When they start using word "violent" on stock market moves, you know you're looking at market swings that are extreme. We saw just that yesterday when the Dow Jones Index fell by 600 points. After getting external shocks from the European crisis. US debt ceiling debacle and S&P downgrade of US sovereign debt, the market is generating its own shock. With markets convulsing, confidence is falling fast and that creates a self-fulfilling prophesy of double dip recession that caused the initial falls in the stock market. If the markets keeps falling, the negative wealth effect will cause a recession the fear of which was causing markets to fall. It is something like a sick person getting worse because he gets overly stressed about his poor health. A recession like I explained 2 postings ago will make all the debts countries and individuals piled up over recent years harder to pay for and we will almost be in it for the long haul.
Yesterday's fall of US stock market is quite stunning. Analysts attributed it to S&P's downgrade of US sovereign debt. Ironically, when fear grips investors they flee to US treasuries - instead of falling after the downgrade, they actually rose and interest on treasuries fell.

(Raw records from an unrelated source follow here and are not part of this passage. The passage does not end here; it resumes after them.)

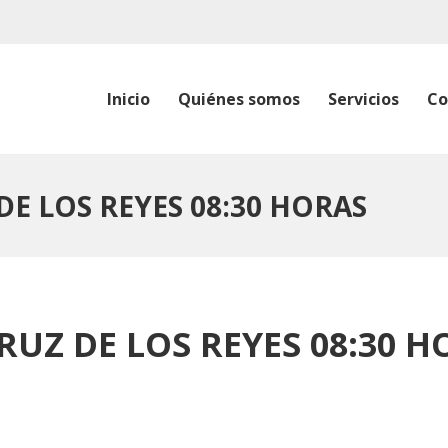
Inicio
Quiénes somos
Servicios
Co
DE LOS REYES 08:30 HORAS
RUZ DE LOS REYES 08:30 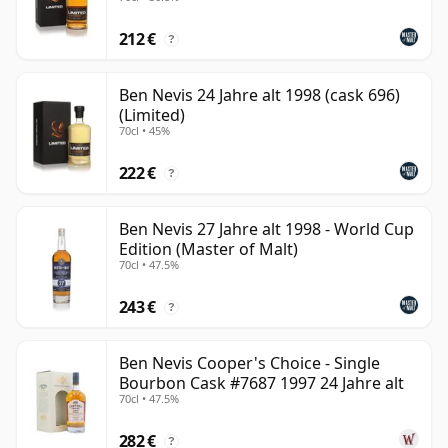
212 €
?
Ben Nevis 24 Jahre alt 1998 (cask 696)
(Limited)
70cl • 45%
222 €
?
Ben Nevis 27 Jahre alt 1998 - World Cup
Edition (Master of Malt)
70cl • 47.5%
243 €
?
Ben Nevis Cooper's Choice - Single
Bourbon Cask #7687 1997 24 Jahre alt
70cl • 47.5%
282 €
?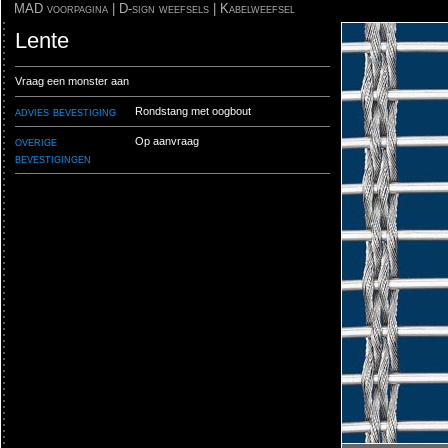
MAD voorpagina
|
D-sign weefsels
|
Kabelweefsel
Lente
Vraag een monster aan
advies bevestiging
Rondstang met oogbout
overige
Op aanvraag
bevestigingen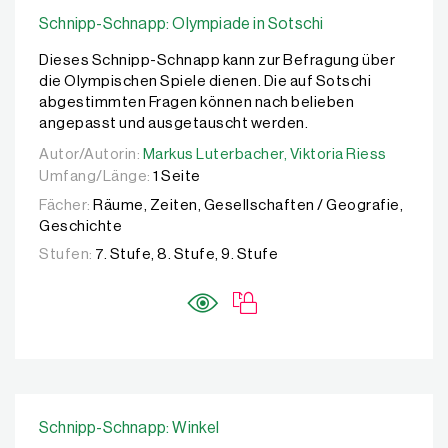
Schnipp-Schnapp: Olympiade in Sotschi
Dieses Schnipp-Schnapp kann zur Befragung über
die Olympischen Spiele dienen. Die auf Sotschi
abgestimmten Fragen können nach belieben
angepasst und ausgetauscht werden.
Autor/Autorin:
Autor/Autorin:
Markus Luterbacher,
Markus Luterbacher,
Viktoria Riess
Viktoria Riess
Umfang/Länge:
1 Seite
Fächer:
Räume, Zeiten, Gesellschaften / Geografie,
Geschichte
Stufen:
7. Stufe, 8. Stufe, 9. Stufe
Schnipp-Schnapp: Winkel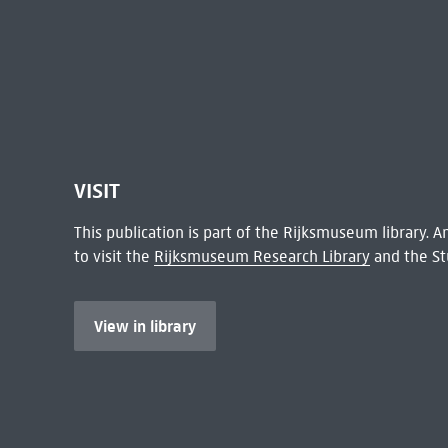
VISIT
This publication is part of the Rijksmuseum library.
to visit the
Rijksmuseum Research Library
and the St
View in library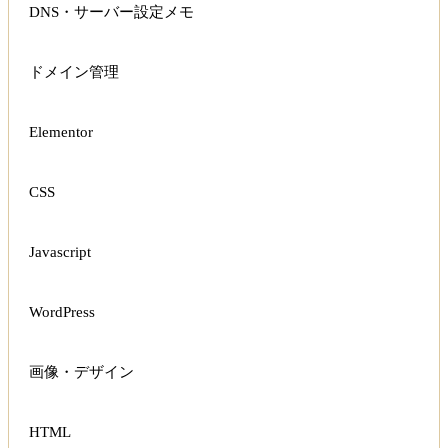
DNS・サーバー設定メモ
ドメイン管理
Elementor
CSS
Javascript
WordPress
画像・デザイン
HTML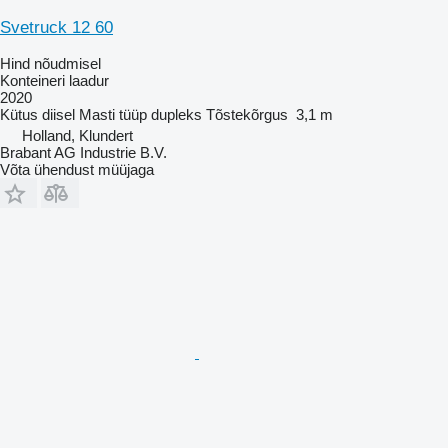
Svetruck 12 60
Hind nõudmisel
Konteineri laadur
2020
Kütus
diisel
Masti tüüp
dupleks
Tõstekõrgus
3,1 m
Holland, Klundert
Brabant AG Industrie B.V.
Võta ühendust müüjaga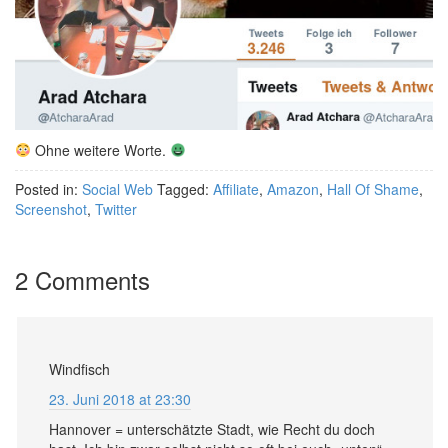
Ohne weitere Worte.
Posted in:
Social Web
Tagged:
Affiliate
,
Amazon
,
Hall Of Shame
,
Screenshot
,
Twitter
2 Comments
Windfisch
23. Juni 2018 at 23:30
Hannover = unterschätzte Stadt, wie Recht du doch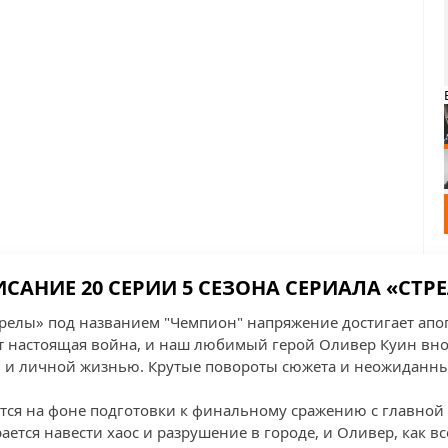
САНИЕ 20 СЕРИИ 5 СЕЗОНА СЕРИАЛА «СТР
трелы» под названием "Чемпион" напряжение достигает апог
т настоящая война, и наш любимый герой Оливер Куин внов
 и личной жизнью. Крутые повороты сюжета и неожиданные
ся на фоне подготовки к финальному сражению с главной
ется навести хаос и разрушение в городе, и Оливер, как вс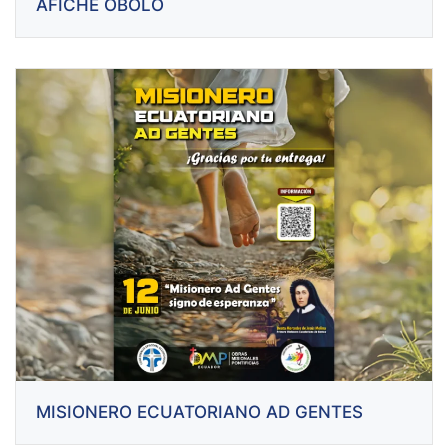
AFICHE ÓBOLO
MISIONERO ECUATORIANO AD GENTES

With govts unable to spend money, it is left to central bankers to print money and flood the system with liquidity to calm the markets. Like I explained in my earlier posting, such moves can buy some time and hope but are likely to fail. Over the weekend, the ECB announced it will start buying Italian and Portuguese debt by printing money. In the earlier round of money printing, the ECB would sterilise the money printed to prevent almost certain inflation [Link]. This time they won't bother. They will do what US Fed do and just print their way out of trouble.
With the markets in turmoil threatening to sink the global economy faster than it would if things take a more normal course, it is very likely for the US Fed to announce or hint of QE3 tonight. There is really no more choice left. ...and no more time left. This however will be the last round of QE possible. The earlier round kept financial markets calm but resulted in commodity and oil prices going up rapidly. When QE2 ended, these markets fell...along with the stock market. QE causes inflation but is one of the few remaining tools left to buy some time and hope for a recovery. One led by either recovery in US housing market or emerging market growth is possible - but unlikely. After QE3 we are likely to have inflation and therefore unlikely to have QE4. They will have to let the system go if it does not recover by then, We will probably spend years to sort out the excesses of the last 2 decades of rising debt, rising inequality and unfulfilled promises of globalisation.
So will there be a short term rebound? ....Hmm...lets put it this way - there better be one soon or the market turmoil will put us into recession faster than the European debt crisis can. Right now the best move is for central bankers and govts to do all they can to calm markets and restore confidence. Otherwise, they advance the day of reckoning....we probably don't have to wait until 2012 if they don't do anything soon.